Comment appelleriez-vous un produit alimentaire qui a été fabriqué en cultivant des cellules animales dans une cuve? Est-ce que c’est encore un «steak» ou du «poulet» si l’expérience gustative et les nutriments apportés sont les mêmes, mais que l’on n’a pas eu besoin d’abattre du bétail ou de la volaille pour vous le servir? Si nous voulons savoir exactement ce que nous consommons, il est clair que le nom donné au produit est important. Il est également essentiel de connaître le rôle que joue la terminologie dans le processus visant à garantir qu’un produit alimentaire est sans danger. 

La nomenclature n’est qu’une des questions qui se posent alors que la quête de nouvelles formes de protéines que poursuit l’humanité s’intensifie. Débats mis à part, une centaine d’entreprises dans une douzaine de pays ont commencé à produire ces aliments et une d’entre elles les vend déjà aux consommateurs.

Le débat sur la sécurité sanitaire de ces aliments ne peut donc pas attendre.

Une consultation de spécialistes, qui portait sur la manière de garantir que les aliments de ce type sont sûrs, a été organisée par l’Organisation des Nations Unies pour l’alimentation et l’agriculture (FAO) et l’Organisation mondiale de la Santé (OMS), en novembre 2022.

Liste des tâches:
1. Comment traduire en anglais cette phrase de l'article sur la sécurité des aliments cultivés en cuve : « Le débat sur la sécurité sanitaire de ces aliments ne peut donc pas attendre. » ?
2. Pouvez-vous reprendre l'article sur la sécurité des aliments cultivés en cuve à partir de l'endroit où il s'arrête ?

Données affichées:
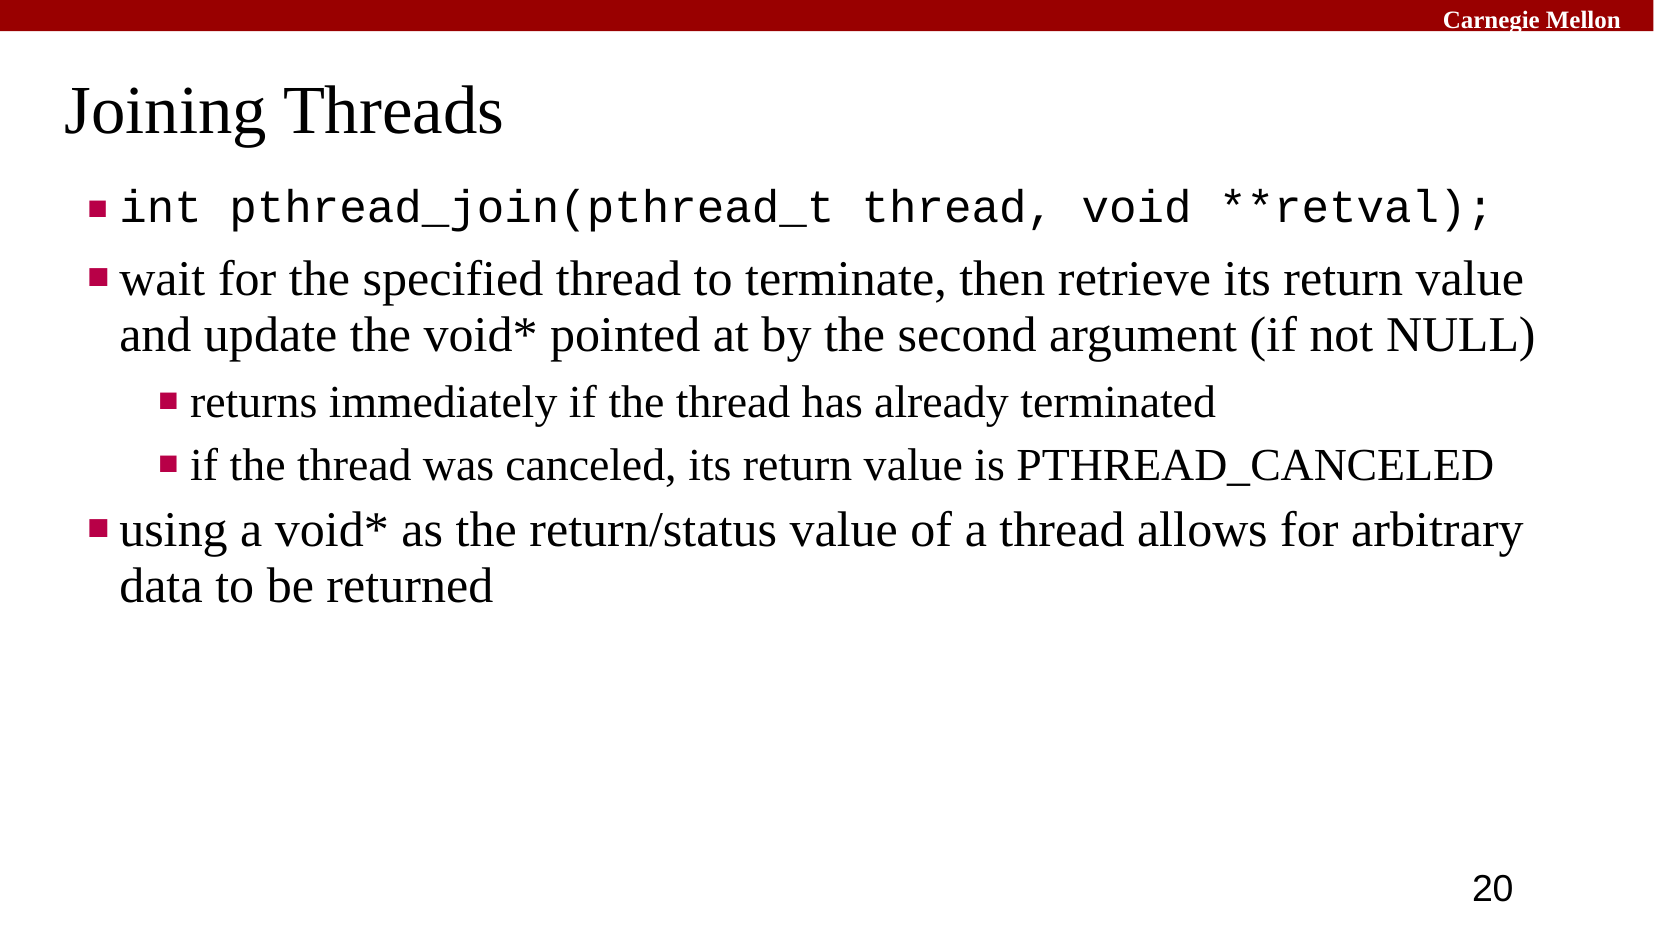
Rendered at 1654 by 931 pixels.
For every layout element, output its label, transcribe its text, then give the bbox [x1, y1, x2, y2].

list int pthread_join(pthread_t thread, void **retval); wait for the specified thread to terminate, then retrieve its return value and update the void* pointed at by the second argument (if not NULL) returns immediately if the thread has already terminated if the thread was canceled, its return value is PTHREAD_CANCELED using a void* as the return/status value of a thread allows for arbitrary data to be returned [71, 184, 1576, 859]
title Joining Threads [64, 58, 1576, 163]
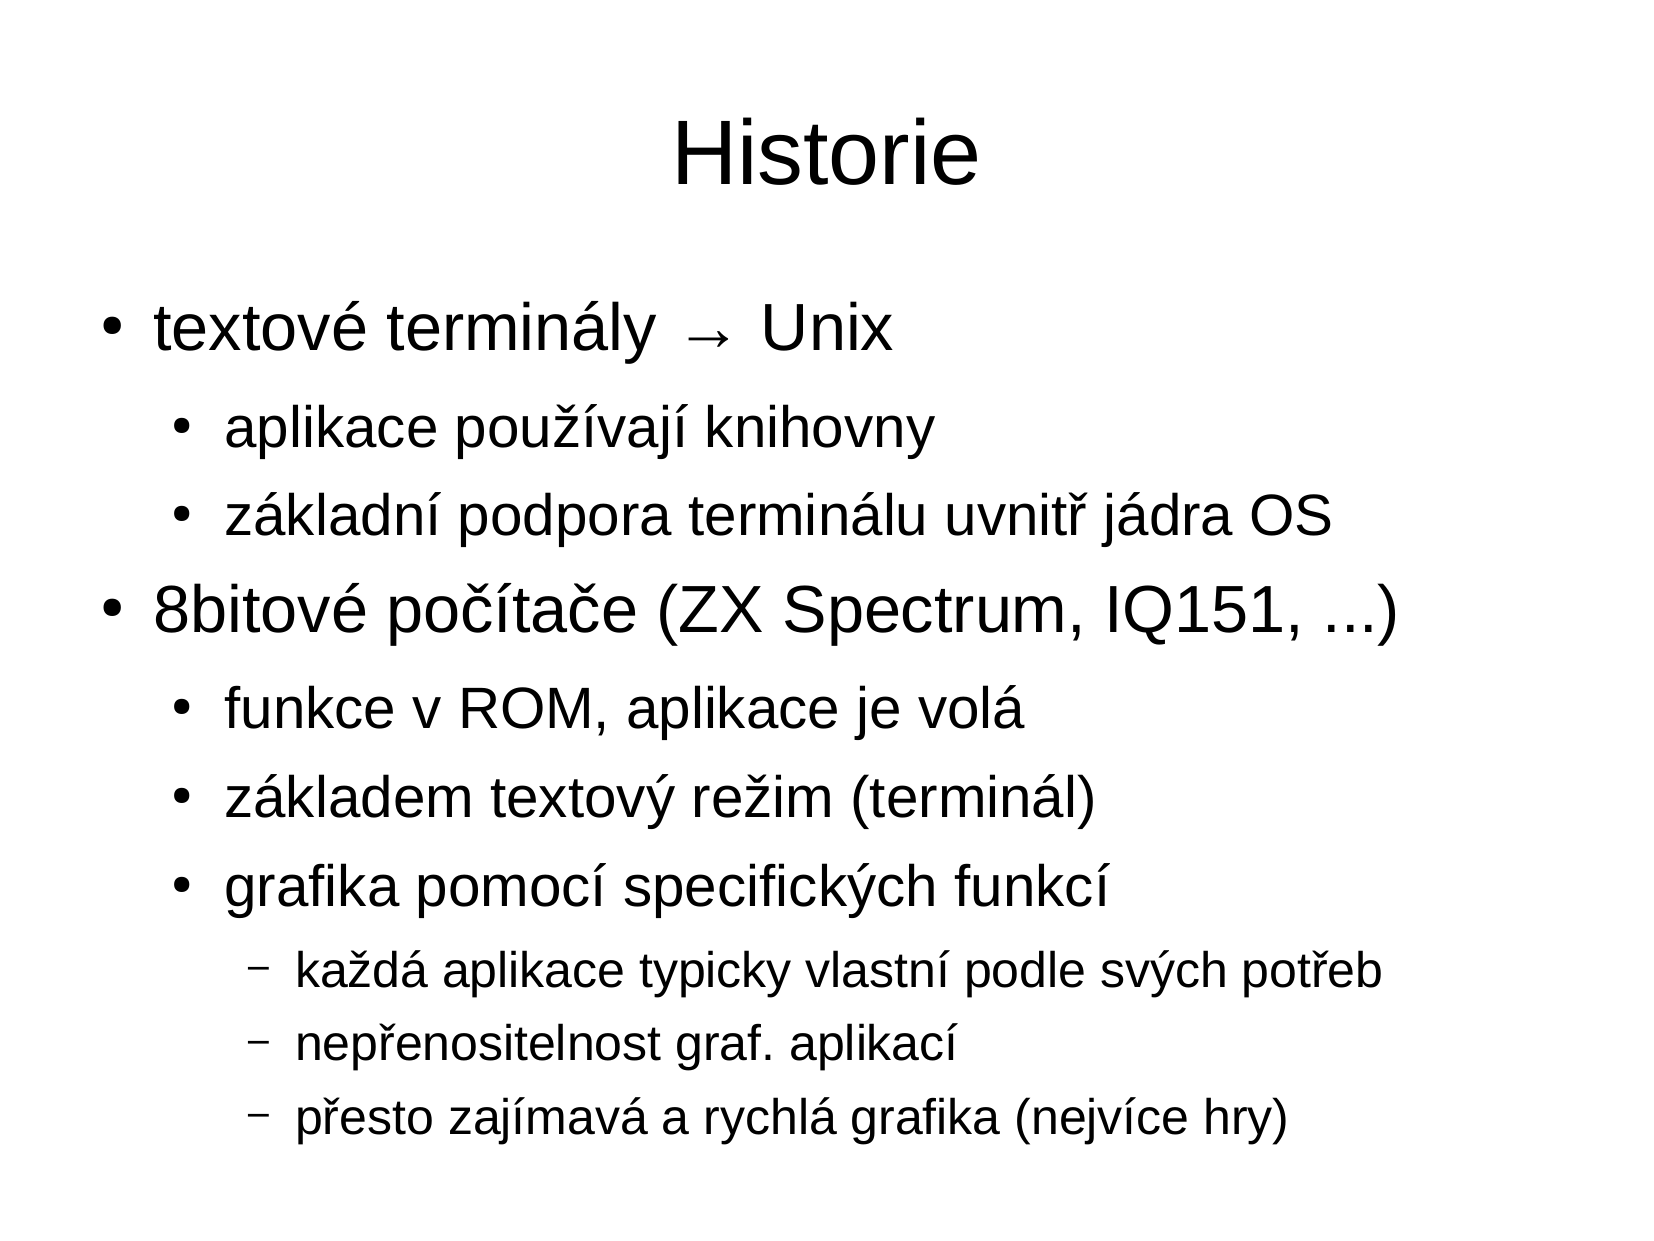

Résultats par tâche:
1. The debate on the safety of these foods therefore cannot wait.

2.
Toutefois, comme l’explique Mme Masami Takeuchi, spécialiste de la sécurité sanitaire à la FAO, avant même de pouvoir se pencher sur la question de la sécurité, il faut se mettre d’accord sur le nom de la chose dont on parle. «Dans toute discussion, il faut toujours commencer par se mettre d’accord sur la nomenclature. Si nous n’utilisons pas les mêmes mots ou le même langage, nous ne parviendrons pas à dialoguer». 

Que contient un nom? 

Ainsi, un des rapports élaborés par la FAO en vue de la consultation portait sur la question de la terminologie et présentait une analyse des termes les plus utilisés dans les différents secteurs et une étude de leurs avantages et de leurs inconvénients.

Tout un éventail de termes sont utilisés, on parle notamment de viande «artificielle», «cultivée en laboratoire», «fausse » ou «propre». Certains de ces termes portent clairement des jugements de valeur. D’autres, comme «de culture » ou «cultivé» pourraient créer de la confusion par rapport à d’autres produits existants, notamment les produits issus de l’aquaculture (poisson de culture/cultivé, par exemple).

Une autre difficulté qui se présente concerne les termes qu’il faut utiliser comme qualificatifs après le mot «viande» pour éviter d’être trop vague. La question de savoir si le produit doit être réglementé comme la viande peut alors se poser, tout comme celle des prescriptions religieuses ou autres qui accompagnent ce type d’aliment dans certains pays. Est-ce que ces nouveaux aliments respectent les règles alimentaires associées aux produits halal et casher, par exemple?

L’analyse de la question terminologique menée par la FAO suggère que la meilleure formulation pour le moment semble être «aliments issus de cultures cellulaires», indique Mme Takeuchi, même si l’Organisation reste ouverte à ce sujet, selon elle.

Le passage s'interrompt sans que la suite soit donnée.